Reporter: What Kati Did Next, by Kati WIlliamson
Date published: 09 December 2008


IT’S that time of year folks. Hasn’t it come round quick? It seems like only yesterday doesn’t it?

No madam, I’m not talking Christmas, I’m talking the final of “The X-Factor” and “Strictly Come Dancing”.

Each Saturday night us innocent punters are thrown into a world of glamour and sparkle — no, not Simon Cowell’s teeth, although aren’t they white? I don’t think I’ve ever seen anything that luminous before, he must get them shipped over from LA.

No, we are scintillated by Strictly’s sequins and excited by the X-Factors, well, X-Factor.

Who needs drab Albert Square when you can “gasp” at the “luvvies” in Spandex on one side and “ooh” at the criticism thrown at the singers on the other.

There is something in this reality TV nonsense though isn’t there? I may pretend to you that I have no interest in these two shows but please don’t believe me. I love them.

I cannot bear the fact that “The X” clips 15 minutes off the end of “SCD”. It’s not on, it’s making me choose. It’s like a scorned wife. “It’s me or her?” it asks.

Well I can’t make decisions like that at this time of night at the end of a week.

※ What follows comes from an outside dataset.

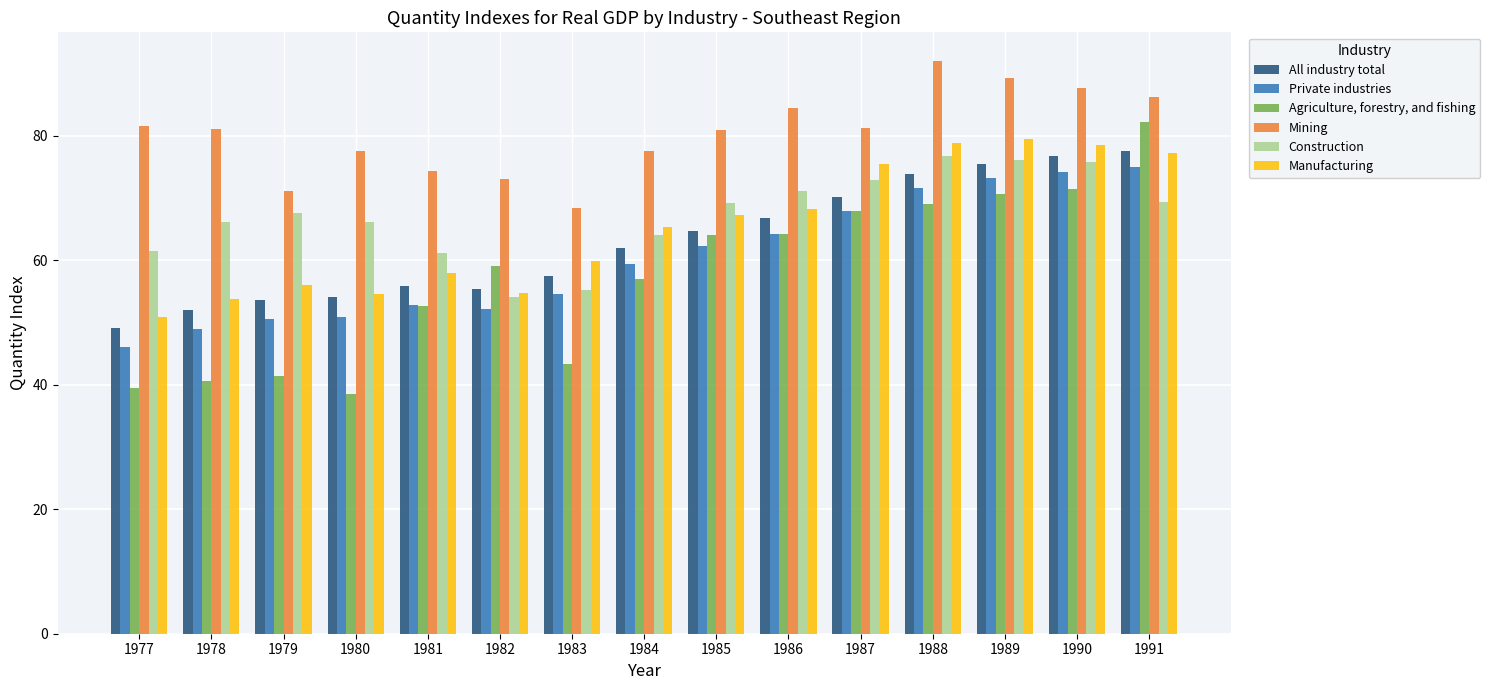

What is the approximate value of Private industries at 1987?

67.9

I have struggled to get my child into bed, I have read Thomas the Tank Engine four times instead of the normal three to placate my little angel so he’ll be in bed 10 minutes earlier than normal, all so I can dash downstairs pour myself a glass of the red stuff and throw myself on to the sofa just in time to hear the odd couple shout “nice to see you to see you nice.” It can’t make me choose.

Throughout my week I think, “Who’s going this week?” “Who’s top of the leader board this week?”

Then I switch effortlessly to the other side. “They can’t get rid of them not this week,” I mutter to myself as all the best singers disappear into obscurity leaving only the attractive ones behind.

I have questioned my obsession with these Saturday nights in and I would like to say it’s the shows glamour or the good old-fashioned family entertainment value or some other such excuse.

But that’s not the truth.

Quite simply, I have a baby, I can’t get a babysitter and I don’t get out much. Can you tell?